Fine anni Quaranta. Da qualche parte del Minnesota. La Seconda Guerra Mondiale è finita da poco, e gli Stati Uniti provavano a rialzare la testa guardando al futuro con ottimismo. Qualcuno non era d’accordo, anche perché quella guerra appena finita l’aveva combattuta. Lo schivo Charles Schulz, predicatore laico di una Chiesa protestante, si diletta come disegnatore, provando a pubblicare strisce sull’annuario della scuola.
C’è solo un piccolo problema: i suoi superiori non sono d’accordo. Troppa audacia in quelle strisce. Così il nostro Charles si rivolge a un quotidiano della zona, il St. Paul Pioneer Press, dove tra il 1947 e il 1950 pubblica ogni domenica storie dedicate a un certo Charlie Brown e a un cane molto simile a quello che diventerà presto Snoopy.
Da lì al debutto ufficiale il passo è breve. Infatti I Peanuts vengono pubblicati per la prima volta il 2 ottobre 1950 su alcuni quotidiani statunitensi, come il Washington Post e il Chicago Tribune. Ma i problemi con i capi non sono finiti. Perché? Perché gli editori non amano il titolo del fumetto, ispirato ai posti più economici dei teatri e usato anche per indicare un pubblico composto da soli bambini.
Problema superato dal successo dei Peanuts, che non è travolgente, ma col tempo inizia a imporsi come un vero e proprio fenomeno pop. Un cavallo di Troia, che sotto la morbidezza di quei disegni innocui, iniziava a scavare poco per volta nella coscienza del Novecento. Nascono così i bimbi di Schulz, un autore così premuroso da dedicare ai Peanuts mezzo secolo della propria vita. Sempre da solo, a capo chino sul tavolo di lavoro, senza bisogno di assistenti. Come solo un padre amorevole può fare.
Profonda leggerezza

Basta sfogliare la nuova edizione Panini per accorgersi di una cosa: le tavole di Schulz sembrano nate ieri. Il tratto è ancora fresco, la sintesi sempre magistrale. Così come i testi: ancora ficcanti, mai prolissi, essenziali nel loro essere pungenti. Qualcosa di talmente assoluto da diventare universale, andando oltre il tempo e lo spazio. Non è un caso che tutte le avventure di Charlie Brown, Linus e gli altri siano ambientate in una specie di non luogo.

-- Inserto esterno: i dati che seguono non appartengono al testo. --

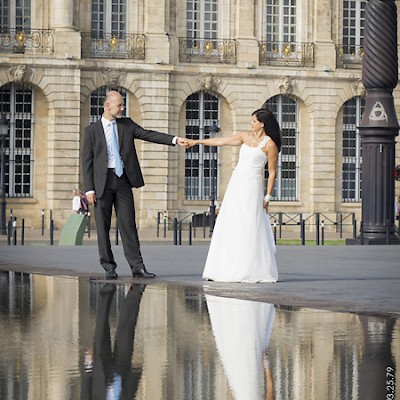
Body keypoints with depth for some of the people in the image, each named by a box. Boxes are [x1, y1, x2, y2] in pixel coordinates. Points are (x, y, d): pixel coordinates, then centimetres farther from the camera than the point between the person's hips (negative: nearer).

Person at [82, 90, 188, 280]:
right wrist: (89, 189, -7)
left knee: (128, 224, 0)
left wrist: (175, 139, -13)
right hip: (102, 181, -2)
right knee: (103, 227, 1)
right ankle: (109, 268, 9)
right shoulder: (92, 130, 2)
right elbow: (87, 161, 0)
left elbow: (149, 135, 0)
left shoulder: (127, 125, 10)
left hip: (123, 180, 2)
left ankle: (137, 267, -2)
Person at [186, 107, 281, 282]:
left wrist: (267, 197, -8)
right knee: (228, 227, 3)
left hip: (252, 187, -7)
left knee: (250, 228, -9)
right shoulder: (246, 136, 12)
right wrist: (197, 141, 12)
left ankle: (254, 272, -3)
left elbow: (272, 172, -5)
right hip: (236, 184, 7)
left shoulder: (269, 145, -6)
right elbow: (221, 141, 15)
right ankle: (225, 270, 6)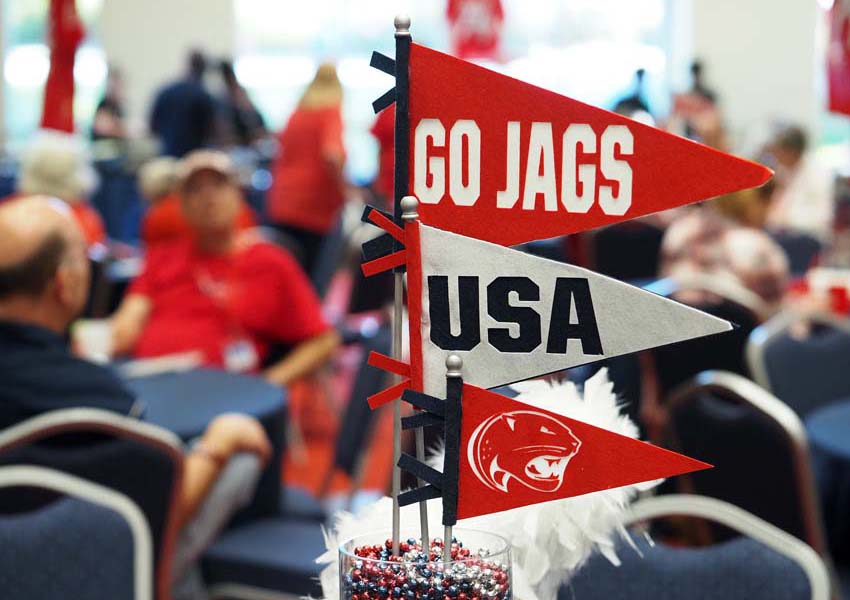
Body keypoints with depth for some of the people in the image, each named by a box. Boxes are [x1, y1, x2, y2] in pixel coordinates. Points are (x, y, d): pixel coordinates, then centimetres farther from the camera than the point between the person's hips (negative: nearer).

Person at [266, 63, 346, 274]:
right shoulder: (331, 113, -5)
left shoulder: (296, 114, 14)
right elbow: (332, 155, -21)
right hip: (310, 209, -6)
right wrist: (344, 189, -11)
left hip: (281, 205, 6)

Abitanti di una generica periferia statunitense fatta di casette a schiera, giardini e bambini rigorosamente non inquinati dalla presenza di adulti. Un immaginario semplice, che Schulz ha reso accogliente, alla portata di tutti. Perché chiunque si è riconosciuto nelle tenere insicurezze di questi filosofi-bambini, impegnati a pensare alla vita più che a viverla davvero. Tutto attraverso tavole che avevano il coraggio di raccontare la noia, i dubbi, la depressione e i dilemmi esistenziali in cui siamo inciampati tutti almeno una volta.
Il segreto della felicità

Senza mai mettersi in cattedra a fare la morale o scivolare nella banalità, i Peanuts ci hanno messo tutti sotto la stessa coperta, a guardare il cielo (come Snoopy) in giardino con la testa piena di domande. Amore, futuro, senso dello stare al mondo e tutti i dubbi che si portano dietro. Dilemmi che ci prendono alla sprovvista quando siamo soli, e che si possono smaltire solo stando insieme agli amici.
Così i Peanuts ci hanno educato alla nobile arte del farci domande. Senza mai accontentarci di risposte semplici a domande complesse. Perché, sì: siamo insicuri e testardi come Charlie Brown, abbiamo bisogno delle nostre rassicuranti coperte come Linus, di sognare come Snoopy e di essere disincantati come Lucy. In quel microcosmo a misura di bambino ci rimani fino a quando smetti di respirare.
Ecco perché i Peanuts non potranno invecchiare mai e saranno sempre lì a ricordarci quanto è bello farsi domande su quel meraviglioso mistero di nome vita. Un mistero in cui, ogni tanto, qualche certezza si trova ancora. Ad esempio un sentito ed eterno “grazie” al signor Charles M. Schulz. Per essere stato un padre così premuroso.